Work order:
Copy the rows below, swapping every "chart" for "graph" and changing nothing else.

Provided entries:

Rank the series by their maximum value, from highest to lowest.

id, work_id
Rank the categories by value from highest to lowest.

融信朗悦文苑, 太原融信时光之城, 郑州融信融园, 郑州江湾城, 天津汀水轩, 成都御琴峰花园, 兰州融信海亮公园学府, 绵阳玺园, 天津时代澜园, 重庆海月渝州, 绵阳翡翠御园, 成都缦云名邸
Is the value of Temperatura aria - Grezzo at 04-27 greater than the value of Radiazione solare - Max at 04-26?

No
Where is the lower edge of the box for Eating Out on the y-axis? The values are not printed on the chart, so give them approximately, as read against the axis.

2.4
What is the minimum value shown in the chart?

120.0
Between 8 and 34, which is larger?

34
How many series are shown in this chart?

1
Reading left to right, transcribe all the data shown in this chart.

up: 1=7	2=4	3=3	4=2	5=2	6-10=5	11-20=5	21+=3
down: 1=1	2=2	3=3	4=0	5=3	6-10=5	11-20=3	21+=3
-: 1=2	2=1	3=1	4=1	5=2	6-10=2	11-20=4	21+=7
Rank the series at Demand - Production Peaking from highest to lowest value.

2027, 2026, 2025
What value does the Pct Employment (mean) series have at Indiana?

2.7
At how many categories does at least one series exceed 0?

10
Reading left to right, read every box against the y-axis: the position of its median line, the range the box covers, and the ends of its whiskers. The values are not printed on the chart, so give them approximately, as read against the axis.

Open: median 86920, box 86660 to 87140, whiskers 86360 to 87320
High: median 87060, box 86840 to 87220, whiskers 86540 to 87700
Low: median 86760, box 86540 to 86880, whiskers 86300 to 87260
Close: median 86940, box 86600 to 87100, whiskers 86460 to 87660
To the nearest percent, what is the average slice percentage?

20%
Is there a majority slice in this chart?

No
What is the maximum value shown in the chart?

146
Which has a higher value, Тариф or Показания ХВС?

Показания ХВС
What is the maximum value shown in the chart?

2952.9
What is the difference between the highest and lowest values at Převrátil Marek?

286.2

Completed task:
Rank the series by their maximum value, from highest to lowest.

id, work_id
Rank the categories by value from highest to lowest.

融信朗悦文苑, 太原融信时光之城, 郑州融信融园, 郑州江湾城, 天津汀水轩, 成都御琴峰花园, 兰州融信海亮公园学府, 绵阳玺园, 天津时代澜园, 重庆海月渝州, 绵阳翡翠御园, 成都缦云名邸
Is the value of Temperatura aria - Grezzo at 04-27 greater than the value of Radiazione solare - Max at 04-26?

No
Where is the lower edge of the box for Eating Out on the y-axis? The values are not printed on the graph, so give them approximately, as read against the axis.

2.4
What is the minimum value shown in the graph?

120.0
Between 8 and 34, which is larger?

34
How many series are shown in this graph?

1
Reading left to right, transcribe all the data shown in this graph.

up: 1=7	2=4	3=3	4=2	5=2	6-10=5	11-20=5	21+=3
down: 1=1	2=2	3=3	4=0	5=3	6-10=5	11-20=3	21+=3
-: 1=2	2=1	3=1	4=1	5=2	6-10=2	11-20=4	21+=7
Rank the series at Demand - Production Peaking from highest to lowest value.

2027, 2026, 2025
What value does the Pct Employment (mean) series have at Indiana?

2.7
At how many categories does at least one series exceed 0?

10
Reading left to right, read every box against the y-axis: the position of its median line, the range the box covers, and the ends of its whiskers. The values are not printed on the graph, so give them approximately, as read against the axis.

Open: median 86920, box 86660 to 87140, whiskers 86360 to 87320
High: median 87060, box 86840 to 87220, whiskers 86540 to 87700
Low: median 86760, box 86540 to 86880, whiskers 86300 to 87260
Close: median 86940, box 86600 to 87100, whiskers 86460 to 87660
To the nearest percent, what is the average slice percentage?

20%
Is there a majority slice in this graph?

No
What is the maximum value shown in the graph?

146
Which has a higher value, Тариф or Показания ХВС?

Показания ХВС
What is the maximum value shown in the graph?

2952.9
What is the difference between the highest and lowest values at Převrátil Marek?

286.2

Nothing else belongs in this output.